— WHAT TO PRODUCE —
Go through the material below and return each line with the string "Wielkopolska" in it.

--- SUPPLIED MATERIAL ---

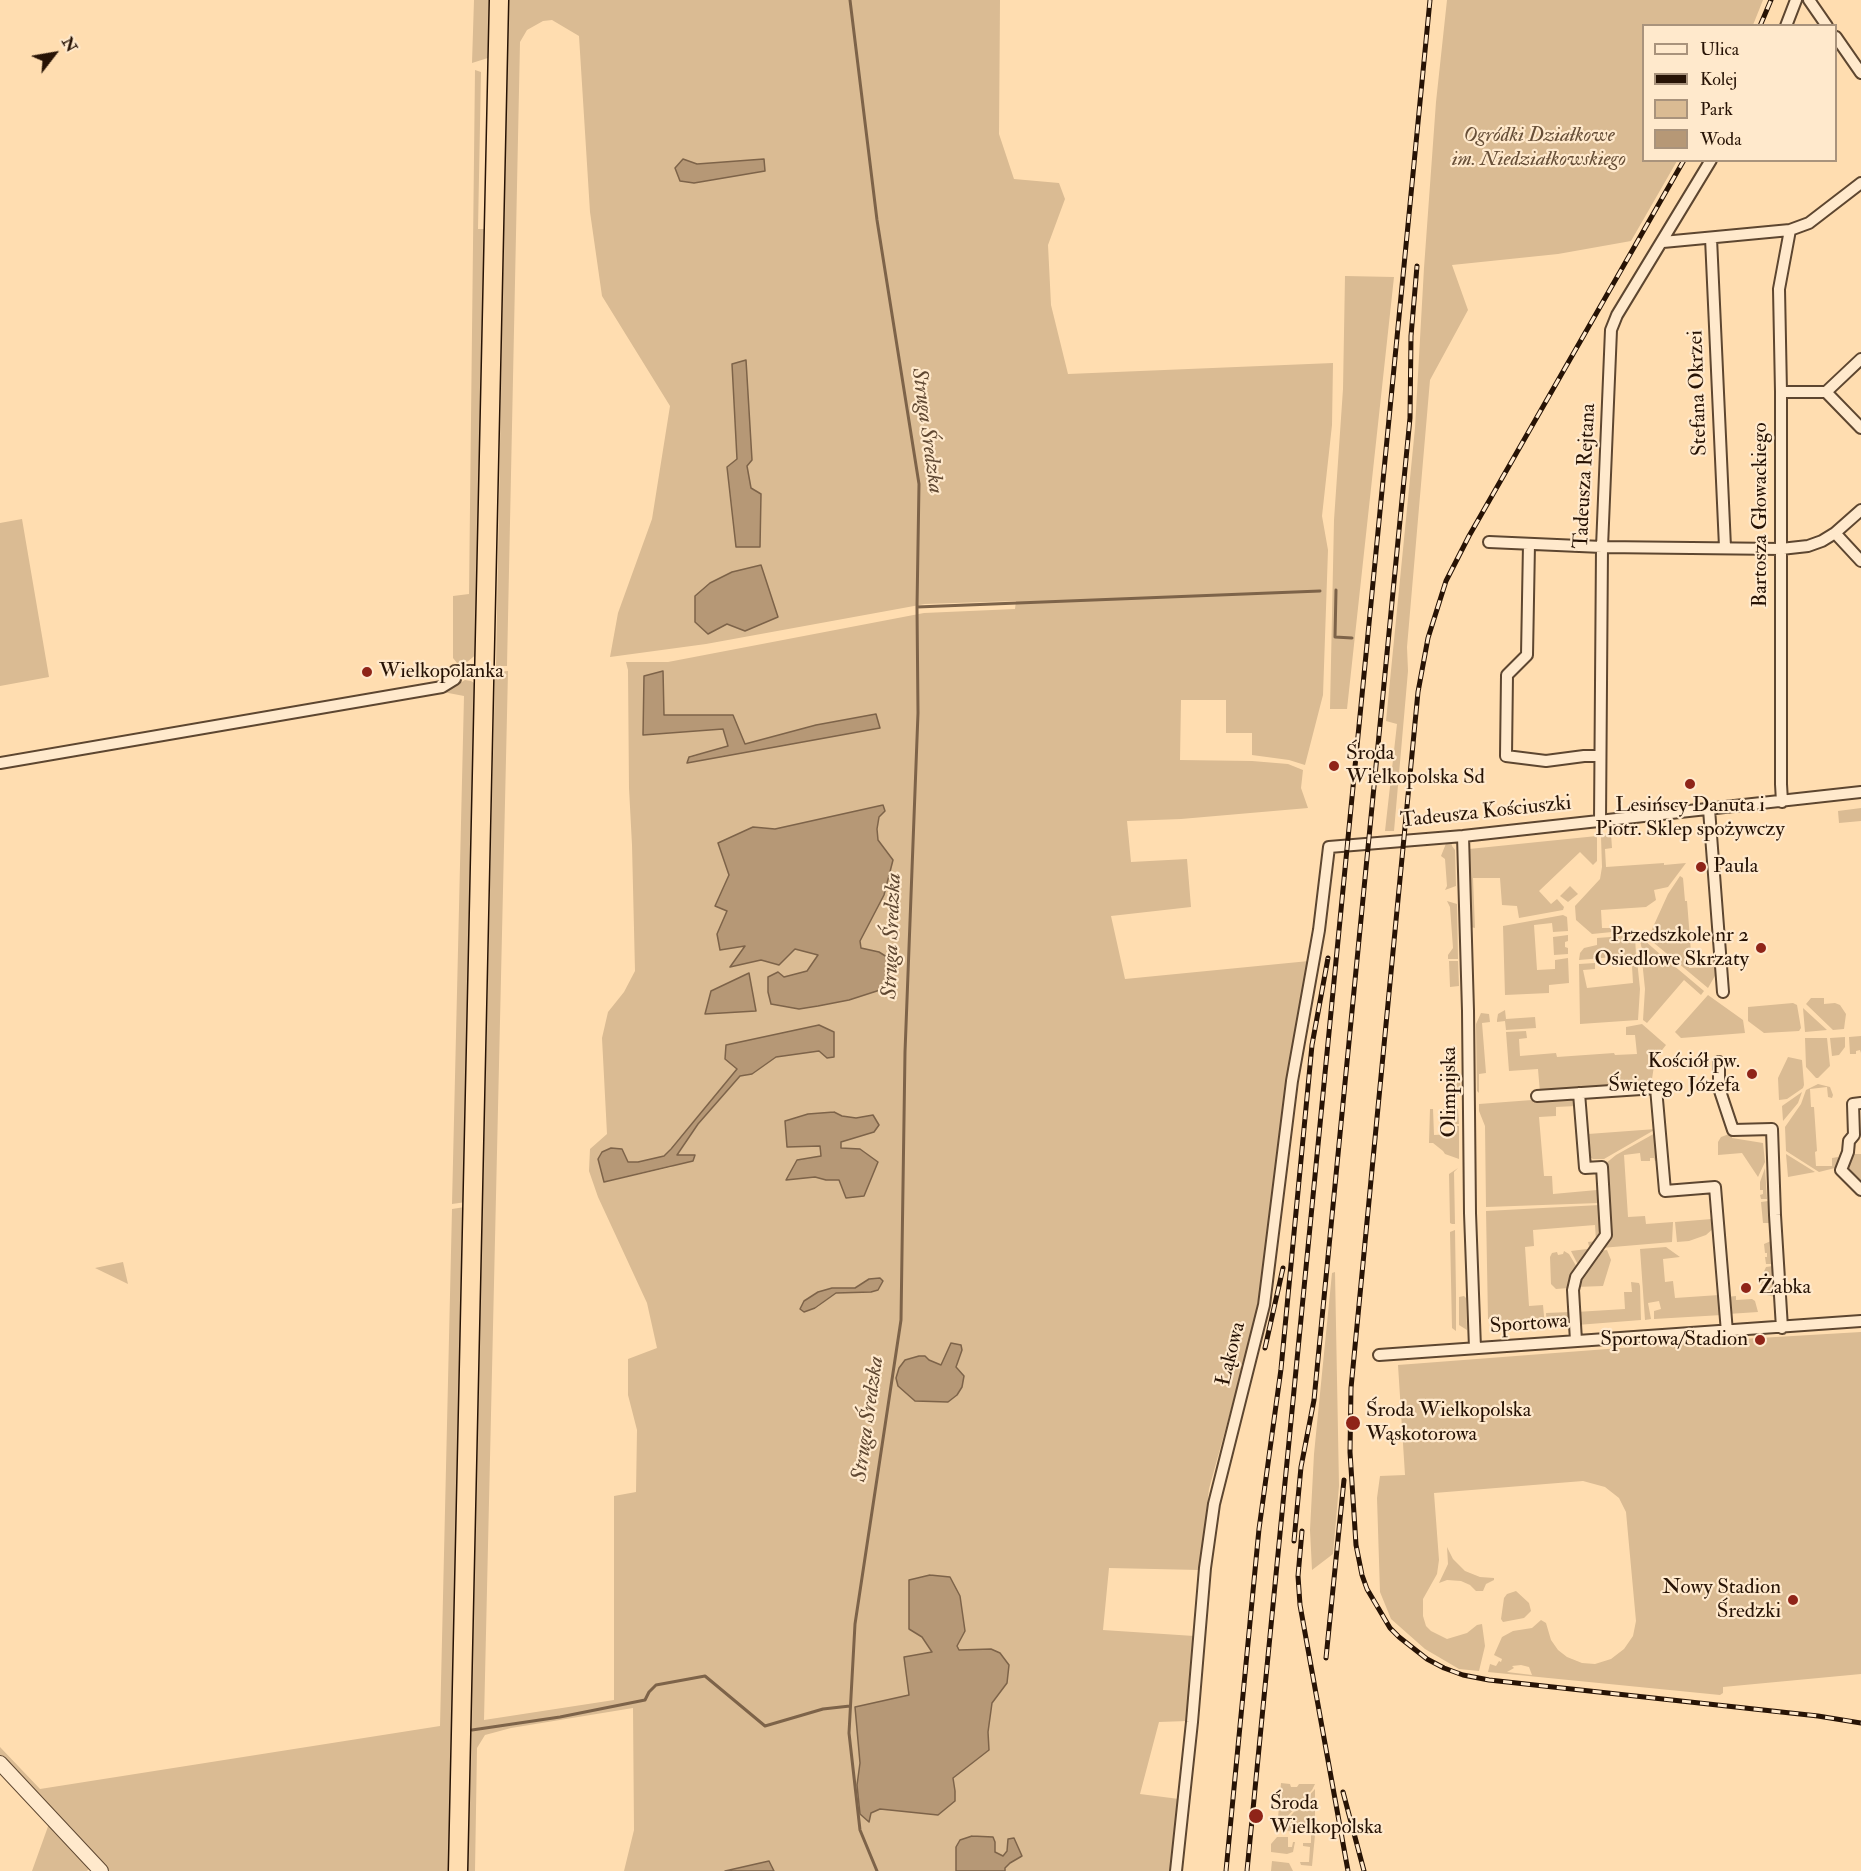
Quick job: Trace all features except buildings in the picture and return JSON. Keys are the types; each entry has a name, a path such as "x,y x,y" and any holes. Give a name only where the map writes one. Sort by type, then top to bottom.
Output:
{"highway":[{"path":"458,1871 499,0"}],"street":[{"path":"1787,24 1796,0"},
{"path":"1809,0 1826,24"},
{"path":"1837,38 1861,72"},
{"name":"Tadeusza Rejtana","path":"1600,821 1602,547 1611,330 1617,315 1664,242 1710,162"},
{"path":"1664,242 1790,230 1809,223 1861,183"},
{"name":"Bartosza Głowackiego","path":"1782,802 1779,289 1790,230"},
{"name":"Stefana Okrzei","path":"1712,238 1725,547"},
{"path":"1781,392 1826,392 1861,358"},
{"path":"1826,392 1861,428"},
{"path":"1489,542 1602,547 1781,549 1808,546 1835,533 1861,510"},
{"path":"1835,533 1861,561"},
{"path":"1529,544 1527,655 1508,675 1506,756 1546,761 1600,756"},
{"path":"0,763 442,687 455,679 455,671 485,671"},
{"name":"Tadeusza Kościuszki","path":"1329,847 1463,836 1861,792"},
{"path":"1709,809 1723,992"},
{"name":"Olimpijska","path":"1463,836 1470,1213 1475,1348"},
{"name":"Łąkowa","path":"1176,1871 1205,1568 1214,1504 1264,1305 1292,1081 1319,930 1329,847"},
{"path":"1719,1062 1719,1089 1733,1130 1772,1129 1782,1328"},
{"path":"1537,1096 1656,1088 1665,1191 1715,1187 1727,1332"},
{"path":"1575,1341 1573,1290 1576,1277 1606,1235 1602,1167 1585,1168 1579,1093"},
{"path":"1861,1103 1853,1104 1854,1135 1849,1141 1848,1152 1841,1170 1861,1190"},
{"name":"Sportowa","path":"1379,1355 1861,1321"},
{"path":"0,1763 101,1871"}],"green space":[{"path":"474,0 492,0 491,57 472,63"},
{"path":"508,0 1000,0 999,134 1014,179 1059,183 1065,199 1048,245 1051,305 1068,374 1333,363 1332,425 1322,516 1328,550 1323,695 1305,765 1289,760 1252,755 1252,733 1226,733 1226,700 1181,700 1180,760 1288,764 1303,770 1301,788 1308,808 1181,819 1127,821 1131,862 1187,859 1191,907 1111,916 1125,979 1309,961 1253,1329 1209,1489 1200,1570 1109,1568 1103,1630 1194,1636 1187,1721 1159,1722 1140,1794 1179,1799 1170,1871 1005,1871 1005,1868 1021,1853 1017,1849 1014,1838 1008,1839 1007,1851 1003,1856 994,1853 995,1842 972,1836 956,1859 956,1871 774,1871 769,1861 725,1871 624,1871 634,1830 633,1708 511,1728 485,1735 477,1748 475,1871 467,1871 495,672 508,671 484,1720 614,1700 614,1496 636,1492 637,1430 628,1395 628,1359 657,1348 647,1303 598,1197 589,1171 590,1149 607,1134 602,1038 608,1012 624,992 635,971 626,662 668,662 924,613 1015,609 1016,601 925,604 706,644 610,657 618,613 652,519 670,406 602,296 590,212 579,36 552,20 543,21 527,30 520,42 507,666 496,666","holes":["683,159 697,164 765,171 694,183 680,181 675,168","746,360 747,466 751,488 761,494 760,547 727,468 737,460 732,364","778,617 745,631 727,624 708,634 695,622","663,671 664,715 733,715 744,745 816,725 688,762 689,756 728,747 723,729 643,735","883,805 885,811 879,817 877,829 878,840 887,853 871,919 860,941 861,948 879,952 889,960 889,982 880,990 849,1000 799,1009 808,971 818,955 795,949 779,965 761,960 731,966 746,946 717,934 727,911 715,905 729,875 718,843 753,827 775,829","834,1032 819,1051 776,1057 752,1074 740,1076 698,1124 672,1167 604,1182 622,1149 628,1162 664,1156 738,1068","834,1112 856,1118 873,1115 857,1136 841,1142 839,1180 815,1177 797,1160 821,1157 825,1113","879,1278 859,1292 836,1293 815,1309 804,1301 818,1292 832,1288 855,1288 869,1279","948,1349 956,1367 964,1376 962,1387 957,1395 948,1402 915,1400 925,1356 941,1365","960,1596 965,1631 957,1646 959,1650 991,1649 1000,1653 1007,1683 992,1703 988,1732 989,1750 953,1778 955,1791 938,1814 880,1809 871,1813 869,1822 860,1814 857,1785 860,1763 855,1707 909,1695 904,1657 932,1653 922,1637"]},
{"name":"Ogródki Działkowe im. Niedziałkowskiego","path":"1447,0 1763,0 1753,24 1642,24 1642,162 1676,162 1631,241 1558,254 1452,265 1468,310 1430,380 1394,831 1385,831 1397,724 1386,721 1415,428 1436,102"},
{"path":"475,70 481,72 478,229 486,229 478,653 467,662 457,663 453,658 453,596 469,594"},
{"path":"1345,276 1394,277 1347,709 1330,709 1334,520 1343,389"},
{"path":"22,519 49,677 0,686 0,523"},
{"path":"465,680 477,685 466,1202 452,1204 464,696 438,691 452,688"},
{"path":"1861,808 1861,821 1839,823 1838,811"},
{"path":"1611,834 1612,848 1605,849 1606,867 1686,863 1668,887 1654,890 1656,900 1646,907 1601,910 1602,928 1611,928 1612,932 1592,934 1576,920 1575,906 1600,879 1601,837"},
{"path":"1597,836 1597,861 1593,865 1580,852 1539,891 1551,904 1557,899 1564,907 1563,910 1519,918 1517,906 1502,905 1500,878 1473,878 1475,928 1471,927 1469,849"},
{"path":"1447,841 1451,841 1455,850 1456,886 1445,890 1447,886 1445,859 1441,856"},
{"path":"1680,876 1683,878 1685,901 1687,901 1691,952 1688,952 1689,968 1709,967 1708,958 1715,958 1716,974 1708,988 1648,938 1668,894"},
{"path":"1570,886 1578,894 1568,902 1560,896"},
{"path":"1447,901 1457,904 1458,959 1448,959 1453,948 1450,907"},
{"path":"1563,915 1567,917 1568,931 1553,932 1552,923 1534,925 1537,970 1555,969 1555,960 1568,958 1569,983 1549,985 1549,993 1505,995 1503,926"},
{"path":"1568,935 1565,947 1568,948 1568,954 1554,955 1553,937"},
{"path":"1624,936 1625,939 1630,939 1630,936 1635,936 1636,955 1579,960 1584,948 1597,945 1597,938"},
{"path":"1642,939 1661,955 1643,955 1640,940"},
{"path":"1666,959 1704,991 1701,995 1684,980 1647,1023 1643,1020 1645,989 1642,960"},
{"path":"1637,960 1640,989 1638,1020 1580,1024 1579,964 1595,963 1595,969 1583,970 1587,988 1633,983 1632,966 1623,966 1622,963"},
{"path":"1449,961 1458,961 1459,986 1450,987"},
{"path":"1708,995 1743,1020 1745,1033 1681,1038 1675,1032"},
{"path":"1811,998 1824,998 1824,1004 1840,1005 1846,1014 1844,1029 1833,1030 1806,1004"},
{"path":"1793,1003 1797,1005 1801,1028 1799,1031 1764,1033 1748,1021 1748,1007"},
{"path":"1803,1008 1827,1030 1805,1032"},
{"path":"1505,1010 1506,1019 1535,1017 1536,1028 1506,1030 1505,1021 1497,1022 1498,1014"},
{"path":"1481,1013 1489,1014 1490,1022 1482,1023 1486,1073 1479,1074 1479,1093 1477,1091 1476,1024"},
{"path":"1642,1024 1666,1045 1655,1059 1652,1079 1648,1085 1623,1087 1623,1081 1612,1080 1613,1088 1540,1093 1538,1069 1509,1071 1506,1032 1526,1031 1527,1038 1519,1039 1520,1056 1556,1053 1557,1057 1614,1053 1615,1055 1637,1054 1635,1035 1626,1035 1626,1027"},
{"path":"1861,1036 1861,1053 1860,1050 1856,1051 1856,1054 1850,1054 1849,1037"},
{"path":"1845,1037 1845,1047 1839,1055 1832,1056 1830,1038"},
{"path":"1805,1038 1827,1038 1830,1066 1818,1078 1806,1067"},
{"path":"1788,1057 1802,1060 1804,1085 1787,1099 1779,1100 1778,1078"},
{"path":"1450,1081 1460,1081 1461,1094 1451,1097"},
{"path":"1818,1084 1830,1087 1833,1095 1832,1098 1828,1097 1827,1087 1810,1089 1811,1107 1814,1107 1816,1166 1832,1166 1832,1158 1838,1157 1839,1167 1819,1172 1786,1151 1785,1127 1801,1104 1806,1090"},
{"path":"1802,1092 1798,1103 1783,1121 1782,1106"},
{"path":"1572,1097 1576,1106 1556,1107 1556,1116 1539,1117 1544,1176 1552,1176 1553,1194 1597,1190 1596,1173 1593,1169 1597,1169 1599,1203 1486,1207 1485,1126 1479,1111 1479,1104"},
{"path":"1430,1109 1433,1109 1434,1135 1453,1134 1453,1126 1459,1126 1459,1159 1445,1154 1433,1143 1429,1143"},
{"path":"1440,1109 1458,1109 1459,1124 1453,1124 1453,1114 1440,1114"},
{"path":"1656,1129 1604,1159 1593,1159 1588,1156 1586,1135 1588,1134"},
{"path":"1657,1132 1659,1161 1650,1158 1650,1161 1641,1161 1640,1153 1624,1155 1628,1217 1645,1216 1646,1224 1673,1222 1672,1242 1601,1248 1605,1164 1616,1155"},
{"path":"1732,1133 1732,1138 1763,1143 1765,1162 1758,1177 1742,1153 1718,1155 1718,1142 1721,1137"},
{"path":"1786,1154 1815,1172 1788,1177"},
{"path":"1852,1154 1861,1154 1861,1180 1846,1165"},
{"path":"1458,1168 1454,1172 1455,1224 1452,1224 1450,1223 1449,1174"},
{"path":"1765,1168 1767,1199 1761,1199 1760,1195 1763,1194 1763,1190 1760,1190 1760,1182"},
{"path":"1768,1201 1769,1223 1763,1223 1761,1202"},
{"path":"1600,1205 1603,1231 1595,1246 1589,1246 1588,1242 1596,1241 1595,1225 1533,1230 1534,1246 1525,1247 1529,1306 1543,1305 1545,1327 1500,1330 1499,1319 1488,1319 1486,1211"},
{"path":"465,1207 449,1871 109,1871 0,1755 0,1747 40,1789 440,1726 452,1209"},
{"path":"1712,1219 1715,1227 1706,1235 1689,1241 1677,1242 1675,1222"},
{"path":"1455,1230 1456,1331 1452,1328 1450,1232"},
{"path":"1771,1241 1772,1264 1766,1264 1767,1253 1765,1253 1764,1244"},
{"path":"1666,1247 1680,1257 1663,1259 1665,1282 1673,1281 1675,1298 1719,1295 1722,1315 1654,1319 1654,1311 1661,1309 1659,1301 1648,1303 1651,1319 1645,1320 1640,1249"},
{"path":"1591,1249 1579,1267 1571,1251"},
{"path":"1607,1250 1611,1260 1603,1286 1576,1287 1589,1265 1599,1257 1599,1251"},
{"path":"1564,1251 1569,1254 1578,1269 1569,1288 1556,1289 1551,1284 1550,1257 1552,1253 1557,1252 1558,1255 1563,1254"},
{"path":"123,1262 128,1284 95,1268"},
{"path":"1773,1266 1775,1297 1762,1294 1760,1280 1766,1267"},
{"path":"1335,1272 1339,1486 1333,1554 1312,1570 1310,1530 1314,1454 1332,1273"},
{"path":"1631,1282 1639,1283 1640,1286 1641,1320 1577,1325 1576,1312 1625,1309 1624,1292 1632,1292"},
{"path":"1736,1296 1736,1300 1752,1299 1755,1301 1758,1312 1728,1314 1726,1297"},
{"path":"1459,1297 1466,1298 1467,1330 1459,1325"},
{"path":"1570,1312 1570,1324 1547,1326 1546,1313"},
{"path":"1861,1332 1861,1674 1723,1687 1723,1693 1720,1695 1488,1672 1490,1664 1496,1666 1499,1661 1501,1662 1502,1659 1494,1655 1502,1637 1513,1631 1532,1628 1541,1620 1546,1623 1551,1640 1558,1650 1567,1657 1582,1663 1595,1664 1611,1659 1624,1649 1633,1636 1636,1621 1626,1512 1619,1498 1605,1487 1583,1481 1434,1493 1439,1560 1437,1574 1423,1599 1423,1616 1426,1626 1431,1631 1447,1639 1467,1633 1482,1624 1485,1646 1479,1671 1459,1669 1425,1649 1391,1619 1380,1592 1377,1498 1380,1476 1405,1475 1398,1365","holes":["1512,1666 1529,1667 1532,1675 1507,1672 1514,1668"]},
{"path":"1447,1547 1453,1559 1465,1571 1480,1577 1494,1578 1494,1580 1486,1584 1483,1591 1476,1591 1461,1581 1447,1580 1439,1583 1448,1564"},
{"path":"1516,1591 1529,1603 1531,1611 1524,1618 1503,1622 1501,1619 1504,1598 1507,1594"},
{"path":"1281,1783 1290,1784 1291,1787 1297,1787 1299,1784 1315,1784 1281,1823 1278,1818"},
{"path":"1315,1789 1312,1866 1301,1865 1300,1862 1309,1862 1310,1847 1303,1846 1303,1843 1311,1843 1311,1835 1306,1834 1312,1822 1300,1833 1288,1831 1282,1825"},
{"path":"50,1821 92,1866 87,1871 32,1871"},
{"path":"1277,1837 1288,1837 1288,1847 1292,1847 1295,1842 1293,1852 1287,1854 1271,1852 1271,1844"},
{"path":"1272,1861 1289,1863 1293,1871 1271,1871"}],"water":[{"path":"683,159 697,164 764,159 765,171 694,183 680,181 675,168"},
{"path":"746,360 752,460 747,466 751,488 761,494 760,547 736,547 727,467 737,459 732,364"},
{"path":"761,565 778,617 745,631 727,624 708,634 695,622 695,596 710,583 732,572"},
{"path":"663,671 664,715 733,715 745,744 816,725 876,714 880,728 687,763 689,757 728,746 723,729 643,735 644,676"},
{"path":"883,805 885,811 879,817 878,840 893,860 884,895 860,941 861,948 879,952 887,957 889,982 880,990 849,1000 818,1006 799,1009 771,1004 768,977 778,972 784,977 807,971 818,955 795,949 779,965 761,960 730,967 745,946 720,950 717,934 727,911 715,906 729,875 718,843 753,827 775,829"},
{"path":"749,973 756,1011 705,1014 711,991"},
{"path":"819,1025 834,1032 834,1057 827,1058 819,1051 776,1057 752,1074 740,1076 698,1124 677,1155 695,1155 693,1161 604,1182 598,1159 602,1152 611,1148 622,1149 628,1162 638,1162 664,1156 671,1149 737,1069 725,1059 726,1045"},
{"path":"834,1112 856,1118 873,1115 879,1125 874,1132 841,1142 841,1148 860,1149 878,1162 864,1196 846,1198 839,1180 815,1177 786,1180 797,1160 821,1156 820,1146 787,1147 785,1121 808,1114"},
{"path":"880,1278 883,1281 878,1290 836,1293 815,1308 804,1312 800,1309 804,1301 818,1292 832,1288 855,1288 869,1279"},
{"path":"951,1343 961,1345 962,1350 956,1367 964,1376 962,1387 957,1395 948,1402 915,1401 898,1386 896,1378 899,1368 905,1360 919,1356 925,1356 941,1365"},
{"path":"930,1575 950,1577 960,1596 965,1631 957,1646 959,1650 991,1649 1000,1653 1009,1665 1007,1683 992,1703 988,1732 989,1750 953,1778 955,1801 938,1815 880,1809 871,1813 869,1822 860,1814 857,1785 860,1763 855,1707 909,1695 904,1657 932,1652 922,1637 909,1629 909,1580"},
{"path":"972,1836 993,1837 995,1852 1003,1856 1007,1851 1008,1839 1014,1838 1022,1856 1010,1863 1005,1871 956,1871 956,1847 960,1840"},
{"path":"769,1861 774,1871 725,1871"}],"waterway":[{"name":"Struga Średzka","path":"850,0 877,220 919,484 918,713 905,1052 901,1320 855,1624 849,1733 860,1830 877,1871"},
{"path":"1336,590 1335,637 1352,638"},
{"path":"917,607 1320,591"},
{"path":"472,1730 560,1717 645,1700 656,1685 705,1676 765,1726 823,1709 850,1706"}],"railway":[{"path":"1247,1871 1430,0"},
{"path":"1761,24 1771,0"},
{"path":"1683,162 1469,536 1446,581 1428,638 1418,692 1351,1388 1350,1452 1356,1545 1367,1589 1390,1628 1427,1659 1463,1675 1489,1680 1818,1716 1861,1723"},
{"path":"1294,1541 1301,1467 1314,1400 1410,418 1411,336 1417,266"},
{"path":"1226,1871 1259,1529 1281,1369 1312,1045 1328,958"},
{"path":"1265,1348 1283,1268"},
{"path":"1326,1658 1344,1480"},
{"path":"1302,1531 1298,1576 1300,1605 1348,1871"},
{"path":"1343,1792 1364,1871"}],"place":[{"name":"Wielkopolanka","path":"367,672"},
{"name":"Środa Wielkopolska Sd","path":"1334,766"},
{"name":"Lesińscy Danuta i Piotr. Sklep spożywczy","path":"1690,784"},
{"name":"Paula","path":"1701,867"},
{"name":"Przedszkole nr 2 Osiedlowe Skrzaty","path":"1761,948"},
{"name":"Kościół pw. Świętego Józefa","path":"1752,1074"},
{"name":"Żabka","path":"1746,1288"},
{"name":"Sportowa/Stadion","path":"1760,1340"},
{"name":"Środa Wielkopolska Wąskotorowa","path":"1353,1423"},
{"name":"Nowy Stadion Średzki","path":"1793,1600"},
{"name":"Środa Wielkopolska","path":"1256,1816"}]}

---

— WRITTEN RESPONSE —
{"name":"Środa Wielkopolska Sd","path":"1334,766"},
{"name":"Środa Wielkopolska Wąskotorowa","path":"1353,1423"},
{"name":"Środa Wielkopolska","path":"1256,1816"}]}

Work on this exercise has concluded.